- Developer: Learnfield GmbH
- Initial release: 2015
- Operating system: iOS, Android
- Available in: English, German, Spanish, French, Japanese, Korean, Chinese
- Type: Piano learning app
- Website: https://www.skoove.com/

= Skoove =

Piano learning app

Skoove is a piano learning app developed by Berlin-based Learnfield GmbH. The app offers interactive piano courses catering to all skill levels, using AI and human expertise to provide personalized feedback and support during the learning process.
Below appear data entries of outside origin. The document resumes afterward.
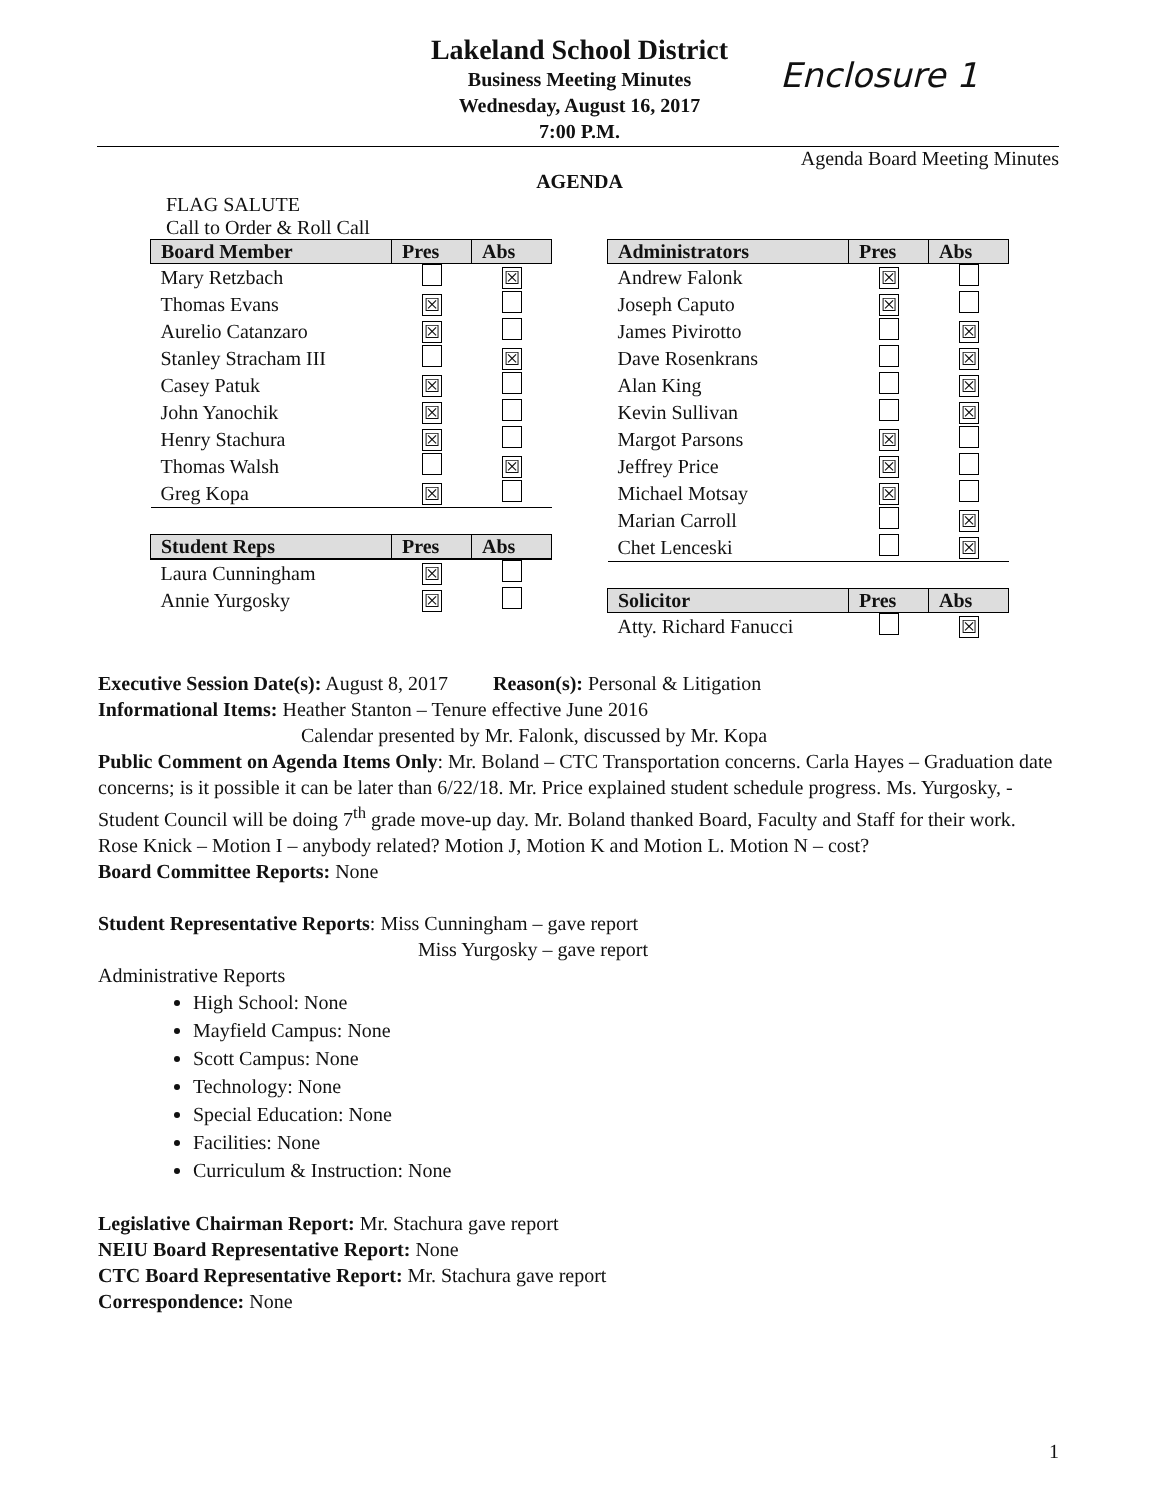Lakeland School District
Business Meeting Minutes
Wednesday, August 16, 2017
7:00 P.M.
Enclosure 1
Agenda Board Meeting Minutes
AGENDA
FLAG SALUTE
Call to Order & Roll Call
| Board Member | Pres | Abs |
| --- | --- | --- |
| Mary Retzbach | | ☒ |
| Thomas Evans | ☒ | |
| Aurelio Catanzaro | ☒ | |
| Stanley Stracham III | | ☒ |
| Casey Patuk | ☒ | |
| John Yanochik | ☒ | |
| Henry Stachura | ☒ | |
| Thomas Walsh | | ☒ |
| Greg Kopa | ☒ | |
| Student Reps | Pres | Abs |
| --- | --- | --- |
| Laura Cunningham | ☒ | |
| Annie Yurgosky | ☒ | |
| Administrators | Pres | Abs |
| --- | --- | --- |
| Andrew Falonk | ☒ | |
| Joseph Caputo | ☒ | |
| James Pivirotto | | ☒ |
| Dave Rosenkrans | | ☒ |
| Alan King | | ☒ |
| Kevin Sullivan | | ☒ |
| Margot Parsons | ☒ | |
| Jeffrey Price | ☒ | |
| Michael Motsay | ☒ | |
| Marian Carroll | | ☒ |
| Chet Lenceski | | ☒ |
| Solicitor | Pres | Abs |
| --- | --- | --- |
| Atty. Richard Fanucci | | ☒ |
Executive Session Date(s): August 8, 2017 Reason(s): Personal & Litigation
Informational Items: Heather Stanton – Tenure effective June 2016
Calendar presented by Mr. Falonk, discussed by Mr. Kopa
Public Comment on Agenda Items Only: Mr. Boland – CTC Transportation concerns. Carla Hayes – Graduation date concerns; is it possible it can be later than 6/22/18. Mr. Price explained student schedule progress. Ms. Yurgosky, - Student Council will be doing 7<sup>th</sup> grade move-up day. Mr. Boland thanked Board, Faculty and Staff for their work.
Rose Knick – Motion I – anybody related? Motion J, Motion K and Motion L. Motion N – cost?
Board Committee Reports: None
Student Representative Reports: Miss Cunningham – gave report
Miss Yurgosky – gave report
Administrative Reports
High School: None
Mayfield Campus: None
Scott Campus: None
Technology: None
Special Education: None
Facilities: None
Curriculum & Instruction: None
Legislative Chairman Report: Mr. Stachura gave report
NEIU Board Representative Report: None
CTC Board Representative Report: Mr. Stachura gave report
Correspondence: None
1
The Guardian and Spiegel described it as an effective and innovative tool for those learning to play the piano. Wired also highlighted its contribution to Berlin's thriving music tech scene.

== History ==
Skoove was launched by Learnfield GmbH, a Berlin-based company founded in 2014 by Florian Plenge and Stephan Schulz. It's Berlin's second most-popular piano-learning app, after flowkey, which was founded in 2015.

In 2015, the company participated in the Microsoft Ventures Accelerator, and launched Skoove on the web. The app was released on iOS in 2016, iPad in 2017, and Android in May 2021.

Skoove has also received several rounds of investment. In 2015, the company secured seed funding from High Tech Gründerfonds. This was followed by a venture capital funding round in 2017, which raised 1.2 million EUR from IBB Ventures and EGORA Ventures.

In 2019, additional investments totaling 2.9 million EUR were made by Ringier Digital Ventures, MGO Digital Ventures, and caparuca. The company is also supported by an EU grant through the Musical Instrument Learning Experience System (MILES).

== Overview ==
Skoove is a piano learning app that offers learning courses for beginners and advanced learners with a focus on empowering users to play independently. The app offers subscriptions and has some free content. The courses focus on key aspects of piano learning, such as music theory and sight-reading, as well as specific popular piano genres like pop and jazz. The app includes a diverse song library from classics to chart hits and uses AI to recognize the notes users play to provide real-time feedback. It is designed to connect to a piano either acoustically, via Bluetooth, or MIDI cable. The app is available in English, German, Spanish, French, Japanese, Korean, and Chinese languages.

== Reviews ==
In 2018, Skoove received the Gold Stevie Award for Best App – Education & References and the Silver Stevie Award for Startup of the Year.

In 2023, it was honored with the Deutsche Bildungs Award for Best Instrument E-Learning App.

Chip.de, a German computer magazine, reviewed Skoove as a useful tool for learning the piano without conventional lessons.